I’ve written about Redis here before, and it has since earned a place next to MySQL/PostgreSQL and memcached as part of my default web application stack. Redis makes write-heavy features such as real-time statistics feasible for small applications, while effortlessly scaling up to handle larger projects as well. If you haven’t tried it out yet, you’re sorely missing out.
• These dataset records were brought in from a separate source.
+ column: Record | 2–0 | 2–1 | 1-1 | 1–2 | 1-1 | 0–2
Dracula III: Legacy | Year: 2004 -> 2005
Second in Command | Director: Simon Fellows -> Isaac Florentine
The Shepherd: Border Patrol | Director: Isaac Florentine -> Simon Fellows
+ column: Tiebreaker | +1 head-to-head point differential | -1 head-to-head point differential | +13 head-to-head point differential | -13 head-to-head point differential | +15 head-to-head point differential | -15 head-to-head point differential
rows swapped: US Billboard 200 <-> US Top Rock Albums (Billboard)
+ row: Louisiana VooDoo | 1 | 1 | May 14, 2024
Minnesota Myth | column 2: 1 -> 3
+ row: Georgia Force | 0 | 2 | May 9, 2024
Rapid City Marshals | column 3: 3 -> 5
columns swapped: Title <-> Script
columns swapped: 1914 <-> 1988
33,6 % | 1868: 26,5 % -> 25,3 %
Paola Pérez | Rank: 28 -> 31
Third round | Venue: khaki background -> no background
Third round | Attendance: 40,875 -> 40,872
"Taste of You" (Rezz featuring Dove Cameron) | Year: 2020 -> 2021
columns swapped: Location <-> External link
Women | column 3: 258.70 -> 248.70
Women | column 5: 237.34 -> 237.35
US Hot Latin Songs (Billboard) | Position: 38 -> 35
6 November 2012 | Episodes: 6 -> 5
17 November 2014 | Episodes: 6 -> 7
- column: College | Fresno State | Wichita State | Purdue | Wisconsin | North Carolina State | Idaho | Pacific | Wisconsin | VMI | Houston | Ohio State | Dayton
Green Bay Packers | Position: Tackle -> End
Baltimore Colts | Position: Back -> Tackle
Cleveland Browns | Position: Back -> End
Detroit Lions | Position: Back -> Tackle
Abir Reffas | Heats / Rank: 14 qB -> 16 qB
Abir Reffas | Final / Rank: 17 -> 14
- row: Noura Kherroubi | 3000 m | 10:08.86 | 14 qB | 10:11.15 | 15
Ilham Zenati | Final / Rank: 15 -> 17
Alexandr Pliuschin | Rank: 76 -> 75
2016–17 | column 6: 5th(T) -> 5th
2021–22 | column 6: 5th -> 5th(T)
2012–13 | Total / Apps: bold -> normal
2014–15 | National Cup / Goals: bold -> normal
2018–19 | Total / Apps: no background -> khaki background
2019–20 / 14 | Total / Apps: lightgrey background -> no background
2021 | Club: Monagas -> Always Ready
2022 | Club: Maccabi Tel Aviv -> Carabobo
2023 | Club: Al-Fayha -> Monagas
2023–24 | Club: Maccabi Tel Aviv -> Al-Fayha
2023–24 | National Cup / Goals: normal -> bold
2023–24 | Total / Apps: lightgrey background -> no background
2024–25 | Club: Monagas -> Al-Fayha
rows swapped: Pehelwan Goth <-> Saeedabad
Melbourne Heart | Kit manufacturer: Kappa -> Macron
For the workshop, I tried to give an overview of each individual Redis feature along with detailed examples of real-world problems that the feature can help solve. I spent the past day annotating each slide with detailed notes, and I think the result makes a pretty good stand-alone tutorial. Here’s the end result:
Redis tutorial slides and notes
In unrelated news, Nat and I both completed the first ever Brighton Marathon last weekend, in my case taking 4 hours, 55 minutes and 17 seconds. Sincere thanks to everyone who came out to support us—until the race I had never appreciated how important the support of the spectators is to keep going to the end. We raised £757 for the Have a Heart children’s charity. Thanks in particular to Clearleft who kindly offered to match every donation.
Simon, thanks for the tutorial. I've been using Redis for my own home projects, mostly small, since I saw your writeup on it last fall. I like the speed and also how it's usable for small and large projects.
--Mark
Simon, that was a great tutorial - thanks for sharing it.
Eli - 29th April 2010 09:34 - #
Simon, thanks for a great tutorial on Redis
Ivan - 30th April 2010 09:08 - #
awesome writeup, simon. i think there are at least 10 recipes for http://rediscookbook.org "hiding" in there .... would you prefer to submit them yourself, or should i start to extract them?
Stonking tutorial. I've been meaning to dig into Redis for a while, and this was the kick up the bum I needed to actually do it. Thanks!
Would you mind adding "id" attributes to the slide divs, so they can be linked to individually?